Extract Attachments from PDF

Aspose.PDF for Java supports several extraction flows depending on how attachments are stored in the document.

Extract a single attachment by name

Use this example when you need to save one specific embedded file from a PDF.

  1. Open the source PDF Document.
  2. Iterate through the embedded file collection until the required attachment name is found.
  3. Copy the attachment stream to the output file and stop after extraction.
public static void extractSingleAttachment(Path inputFile, String attachmentName, Path outputFile) throws Exception {
    try (Document document = new Document(inputFile.toString())) {
        System.out.println("Extracting attachment: " + attachmentName);

        boolean attachmentFound = false;
        for (FileSpecification fileSpecification : document.getEmbeddedFiles()) {
            if (attachmentName.equals(fileSpecification.getName())) {
                try (InputStream inputStream = fileSpecification.getContents();
                     OutputStream outputStream = Files.newOutputStream(outputFile)) {
                    inputStream.transferTo(outputStream);
                }
                System.out.println("Attachment extracted successfully");
                attachmentFound = true;
                break;
            }
        }

        if (!attachmentFound) {
            throw new IllegalArgumentException("Attachment '" + attachmentName + "' not found in PDF");
        }
    }
}

This helper method prints the metadata stored in a FileParams object.
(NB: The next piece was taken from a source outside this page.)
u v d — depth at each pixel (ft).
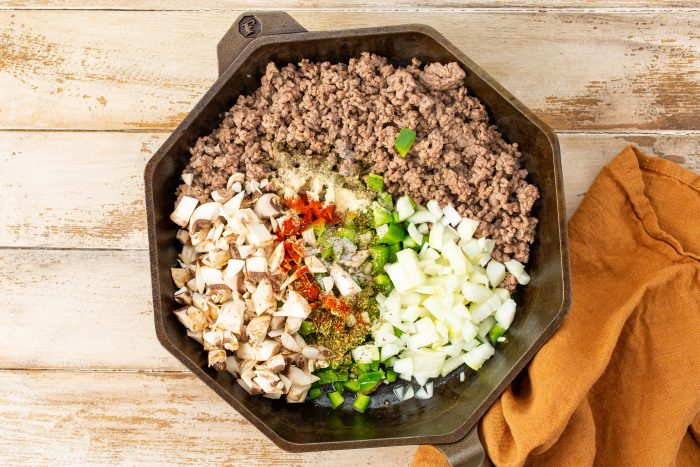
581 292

  1. Check whether the file parameters object exists.
  2. Read the available checksum, creation date, modification date, and size values.
  3. Print the values to the console.
public static void printFileParams(FileParams params) {
    if (params != null) {
        try {
            System.out.println("CheckSum: " + params.getCheckSum());
        } catch (Exception ex) {
            System.out.println("CheckSum: null");
        }
        System.out.println("Creation Date: " + params.getCreationDate());
        System.out.println("Modification Date: " + params.getModDate());
        System.out.println("Size: " + params.getSize());
    }
}

Extract all embedded attachments

Use this example when every embedded file in the PDF should be written to an output directory.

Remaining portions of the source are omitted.